A reverse throttle stop differs from a conventional stop in that the timers are set to close the throttle near the finish line rather than just off the starting line with a conventional throttle stop. As a result, the car is coasting across the finish line at a very low speed. In Kunkel's case, that was around 127-128-mph in a class where 175-mph speeds are routine. That dramatic speed difference makes it very difficult for an opponent to judge the finish line. Setting the car up was fairly straightforward, and Kunkel admits that the biggest adjustment was actually to his driving style.

“I like to think I’m fairly aggressive when it comes to finish line driving but all that goes out the window with this set-up because you can’t race the finish line,” he said. “You’re getting chased on every run and these guys are 40, 50, sometimes 60-mph faster than you so you just hold it to the floor and hope you’re not going under the index. You can control your E.T. some by shift points, but otherwise, you just watch the wind and the weather really closely to make sure you’re above the index.”

The Topeka double-header has become one of the signature events in the Lucas Oil Drag Racing Series with huge fields in nearly every sportsman class.

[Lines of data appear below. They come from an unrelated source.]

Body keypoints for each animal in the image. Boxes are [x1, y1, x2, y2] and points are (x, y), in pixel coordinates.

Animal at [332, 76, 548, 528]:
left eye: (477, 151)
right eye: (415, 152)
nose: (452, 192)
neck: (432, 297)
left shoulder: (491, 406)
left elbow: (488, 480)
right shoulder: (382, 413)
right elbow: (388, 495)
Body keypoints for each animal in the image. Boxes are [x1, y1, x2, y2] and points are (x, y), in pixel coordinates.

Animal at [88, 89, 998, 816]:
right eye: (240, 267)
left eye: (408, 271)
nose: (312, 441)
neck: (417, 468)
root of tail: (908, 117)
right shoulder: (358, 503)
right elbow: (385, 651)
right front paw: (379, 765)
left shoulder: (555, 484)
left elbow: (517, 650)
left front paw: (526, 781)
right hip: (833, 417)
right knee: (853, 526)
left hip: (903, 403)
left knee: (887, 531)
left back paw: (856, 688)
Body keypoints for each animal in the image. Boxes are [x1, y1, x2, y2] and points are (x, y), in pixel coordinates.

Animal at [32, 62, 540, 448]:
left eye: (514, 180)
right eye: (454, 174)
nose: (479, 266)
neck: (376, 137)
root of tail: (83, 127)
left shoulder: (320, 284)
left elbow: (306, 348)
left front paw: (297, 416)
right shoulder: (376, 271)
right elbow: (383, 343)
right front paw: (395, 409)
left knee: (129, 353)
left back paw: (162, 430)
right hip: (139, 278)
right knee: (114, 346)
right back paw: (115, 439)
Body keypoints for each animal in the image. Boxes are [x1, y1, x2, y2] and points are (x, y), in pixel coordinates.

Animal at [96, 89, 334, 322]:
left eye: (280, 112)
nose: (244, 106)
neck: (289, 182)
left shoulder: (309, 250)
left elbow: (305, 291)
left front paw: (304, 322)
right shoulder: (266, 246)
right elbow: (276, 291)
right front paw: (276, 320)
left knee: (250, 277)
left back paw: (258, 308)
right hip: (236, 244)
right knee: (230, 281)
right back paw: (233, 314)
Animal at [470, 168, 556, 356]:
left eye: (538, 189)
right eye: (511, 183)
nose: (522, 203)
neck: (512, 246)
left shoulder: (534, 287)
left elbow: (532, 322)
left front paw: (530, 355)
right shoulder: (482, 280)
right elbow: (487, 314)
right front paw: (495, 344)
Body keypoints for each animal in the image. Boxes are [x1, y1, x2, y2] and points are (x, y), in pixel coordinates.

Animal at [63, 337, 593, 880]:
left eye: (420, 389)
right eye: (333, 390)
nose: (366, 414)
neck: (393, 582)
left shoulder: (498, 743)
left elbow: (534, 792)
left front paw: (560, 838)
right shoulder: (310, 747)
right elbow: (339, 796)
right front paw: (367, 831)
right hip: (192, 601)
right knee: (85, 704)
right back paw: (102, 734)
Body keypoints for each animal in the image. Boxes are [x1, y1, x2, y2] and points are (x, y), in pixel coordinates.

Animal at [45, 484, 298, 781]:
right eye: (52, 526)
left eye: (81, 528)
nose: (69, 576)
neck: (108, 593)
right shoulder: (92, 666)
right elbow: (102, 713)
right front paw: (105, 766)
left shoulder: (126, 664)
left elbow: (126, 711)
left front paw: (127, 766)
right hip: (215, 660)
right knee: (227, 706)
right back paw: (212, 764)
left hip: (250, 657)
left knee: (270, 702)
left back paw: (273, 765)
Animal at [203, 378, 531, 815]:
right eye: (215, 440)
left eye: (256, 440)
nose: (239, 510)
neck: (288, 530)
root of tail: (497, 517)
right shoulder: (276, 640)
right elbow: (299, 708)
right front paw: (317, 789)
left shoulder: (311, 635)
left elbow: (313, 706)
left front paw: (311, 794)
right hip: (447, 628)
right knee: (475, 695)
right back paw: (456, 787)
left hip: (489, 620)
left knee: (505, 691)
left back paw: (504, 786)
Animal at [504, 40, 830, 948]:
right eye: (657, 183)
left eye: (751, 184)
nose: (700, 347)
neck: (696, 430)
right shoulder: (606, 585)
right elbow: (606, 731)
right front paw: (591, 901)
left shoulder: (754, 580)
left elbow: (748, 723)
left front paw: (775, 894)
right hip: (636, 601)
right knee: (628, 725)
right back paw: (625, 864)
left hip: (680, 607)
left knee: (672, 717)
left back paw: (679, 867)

That’s especially true in Super Comp where a contingent of well over 100 hopefuls makes for a long haul towards the winner’s circle. Undeterred by his new and unfamiliar combination, Kunkel went to work during Friday’s opening event and when he reached the final round, his opponent was Gary Stinnett, perhaps the most feared driver in the history of the class. Not only does Stinnett have four world championships to his credit, but his dragster also runs close to 190-mph, making it one of the fastest cars in Super Comp.

“Go figure,” Kunkel said with a laugh. “I get all the way to the final and I’ve got Gary Stinnett, maybe the best guy to ever 8.90 race and he’s running 190-mph. Actually, the speed didn’t matter so much in that final because we were both flat out and we both ran above the index. I just got there first by two-thousandths. That was just a really good, close race but there were a couple of other rounds where maybe I gave up a little on the starting line and [my opponent] just made a mistake trying to judge me. I ran [Division 5 champion] Trevor Larson in one round and I’m pretty sure if my car ran 160-mph, he would have won because he had me on the Tree.”

Kunkel is a six-time national event champion with titles in Super Stock, Super Gas, and Super Street, so he’s obviously quite versatile. Kunkel is also a perfect 6-0 in national event final rounds so once he gets close to the money, there’s a strong chance he’ll finish the job. Once he defeated Stinnett in Friday’s final round, his confidence was brimming as he prepared for the second half of the double-header on Sunday.

“On Friday, in the first two or three rounds, I felt like I was in Vegas playing on house money,” said Kunkel. “I was really just having some fun with the new car. When I won the fourth and fifth round, I realized that maybe I’m not playing on house money. Maybe I can actually win this thing. Once I got enough runs, I starting to think I might be able to do something good.

“By Sunday, I had a lot of confidence in the car, but I had to work on my lights. I really just didn’t want to go out early and have everything think the first win was a fluke. Once I got more data, I got the car zeroed in a little more. I didn’t care what lane I was in. I was just really comfortable.”

Kunkel’s starting line driving was also dramatically improved on Sunday as he made his way through eight more tough rounds. In the final, Kunkel completed the rout with a .003 light and an 8.93 to take a holeshot victory over Terry Pollard’s 8.91 effort.

“I’m still shocked to leave with two Wallys,” Kunkel said. “I probably cried more than I ever have after winning a race. When I started this whole deal, I was not sure if I could even put together a set-up like this. It goes against everything I’m used to but it’s really fun after you do it. It’s cool to go to the finish line and not left off. You don’t really need to look for the other guy, but I do think I’m going to put a mirror in the car just so I can tell if he’s broke. I’ve won some back-to-back bracket races but never been on a heater like this. I usually just read about people who do things like this.”